LLM Integration
Configure AI providers for your agent.
Supported Providers
| Provider | Models |
|---|---|
| Workers AI | Llama, Mistral, Qwen, etc. |
| OpenAI | GPT-4, GPT-3.5, etc. |
| Anthropic | Claude 3, Claude 2, etc. |
Configuration
Via Settings
- Navigate to Settings
- Configure LLM section:
- Provider
- Model
- Temperature
- Max tokens
- System prompt
Settings Schema
json
{
"llm_provider": "workers-ai",
"llm_model": "@cf/meta/llama-3.1-8b-instruct",
"llm_temperature": 0.7,
"llm_max_tokens": 2048,
"llm_system_prompt": "You are a helpful assistant."
}Workers AI Models
Available Models
| Model | Context | Best For |
|---|---|---|
@cf/meta/llama-3.1-8b-instruct | 128K | General chat |
@cf/meta/llama-3.1-70b-instruct | 128K | Complex tasks |
@cf/mistral/mistral-7b-instruct-v0.1 | 8K | Fast responses |
@cf/qwen/qwen1.5-14b-chat-awq | 32K | Multilingual |
No API Key Required
Workers AI is built-in and requires no API key.
OpenAI Integration
Configuration
json
{
"llm_provider": "openai",
"llm_model": "gpt-4-turbo-preview"
}API Key
Store in agent settings or secrets:
bash
npx wrangler secret put OPENAI_API_KEYAnthropic Integration
Configuration
json
{
"llm_provider": "anthropic",
"llm_model": "claude-3-sonnet-20240229"
}API Key
Store in agent settings or secrets:
bash
npx wrangler secret put ANTHROPIC_API_KEYParameters
Temperature
Controls randomness (0-1):
0- Deterministic, focused0.7- Balanced (default)1- Creative, varied
Max Tokens
Maximum response length:
- Varies by model
- Higher = longer responses
- Consider context limits
System Prompt
Instructions for the AI:
You are a customer support agent for Acme Corp.
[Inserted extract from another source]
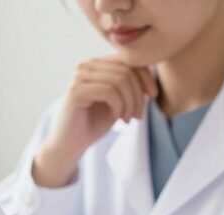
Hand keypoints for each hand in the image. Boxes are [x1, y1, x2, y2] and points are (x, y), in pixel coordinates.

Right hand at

- Answer product questions
- Help with issues
- Be polite and professionalBest Practices
1. Choose the Right Model
| Use Case | Recommended |
|---|---|
| Simple chat | Llama 8B |
| Complex reasoning | GPT-4 / Claude 3 |
| Fast responses | Mistral 7B |
| Cost-effective | Workers AI |
2. Write Clear Prompts
Be specific in system prompts:
- Define the role
- Set boundaries
- Specify format
3. Monitor Usage
Track token consumption and costs.
4. Test Before Production
Verify responses with test conversations.